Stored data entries

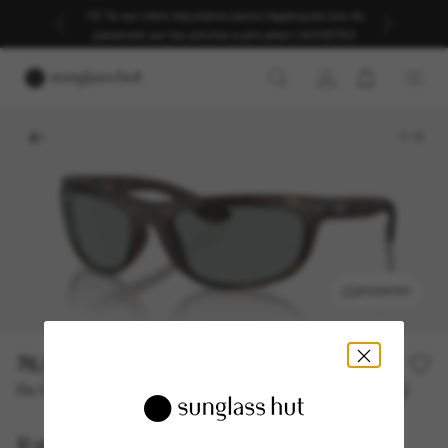
-30 % sur votre deuxième paire | Appliqués lors du
paiement sur les articles à prix plein | ACHETEZ
1
/
5
ESSAYER
76,00€
152,00€
50% off
Ou 3 versements à partir de
TAEG 0% avec
25,33 €
Ray-Ban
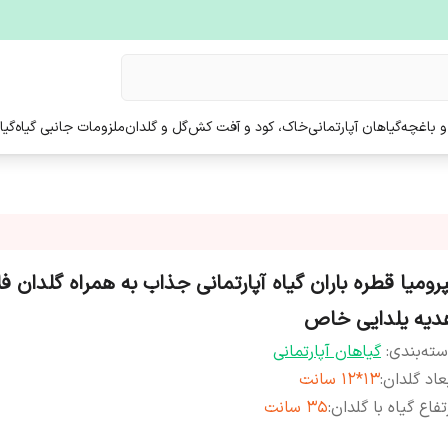
و باغچه
گیاهان آپارتمانی
خاک، کود و آفت کش
گل و گلدان
ملزومات جانبی گیاه
گیا
پرومیا قطره باران گیاه آپارتمانی جذاب به همراه گلدان ف
دیه یلدایی خاص
ته‌بندی
:
گیاهان آپارتمانی
عاد گلدان
:
13*12 سانت
تفاع گیاه با گلدان
:
35 سانت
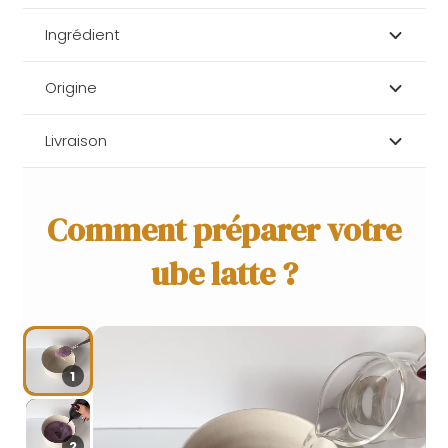
Ingrédient
Origine
Livraison
Comment préparer votre
ube latte ?
1
2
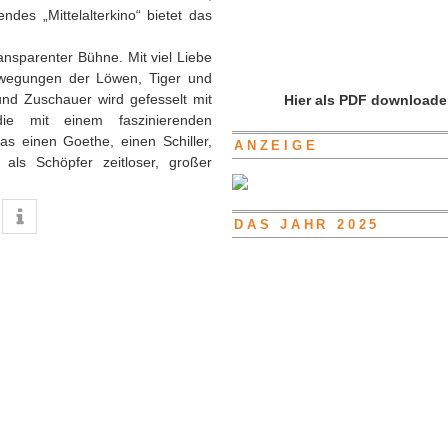
des „Mittelalterkino“ bietet das
ansparenter Bühne. Mit viel Liebe
ewegungen der Löwen, Tiger und
nd Zuschauer wird gefesselt mit
Hier als PDF downloade
 mit einem faszinierenden
as einen Goethe, einen Schiller,
ANZEIGE
als Schöpfer zeitloser, großer
DAS JAHR 2025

WHAT IS REQUIRED:
Each record has to be set down verbatim, and the pictures must not appear in the copy.

FINISHED TASK:
-30 % sur votre deuxième paire | Appliqués lors du
paiement sur les articles à prix plein | ACHETEZ
1
/
5
ESSAYER
76,00€
152,00€
50% off
Ou 3 versements à partir de
TAEG 0% avec
25,33 €
Ray-Ban
و باغچه
گیاهان آپارتمانی
خاک، کود و آفت کش
گل و گلدان
ملزومات جانبی گیاه
گیا
پرومیا قطره باران گیاه آپارتمانی جذاب به همراه گلدان ف
دیه یلدایی خاص
ته‌بندی
:
گیاهان آپارتمانی
عاد گلدان
:
13*12 سانت
تفاع گیاه با گلدان
:
35 سانت
Ingrédient
Origine
Livraison
Comment préparer votre
ube latte ?
1
2
des „Mittelalterkino“ bietet das
ansparenter Bühne. Mit viel Liebe
ewegungen der Löwen, Tiger und
nd Zuschauer wird gefesselt mit
Hier als PDF downloade
 mit einem faszinierenden
as einen Goethe, einen Schiller,
ANZEIGE
als Schöpfer zeitloser, großer
DAS JAHR 2025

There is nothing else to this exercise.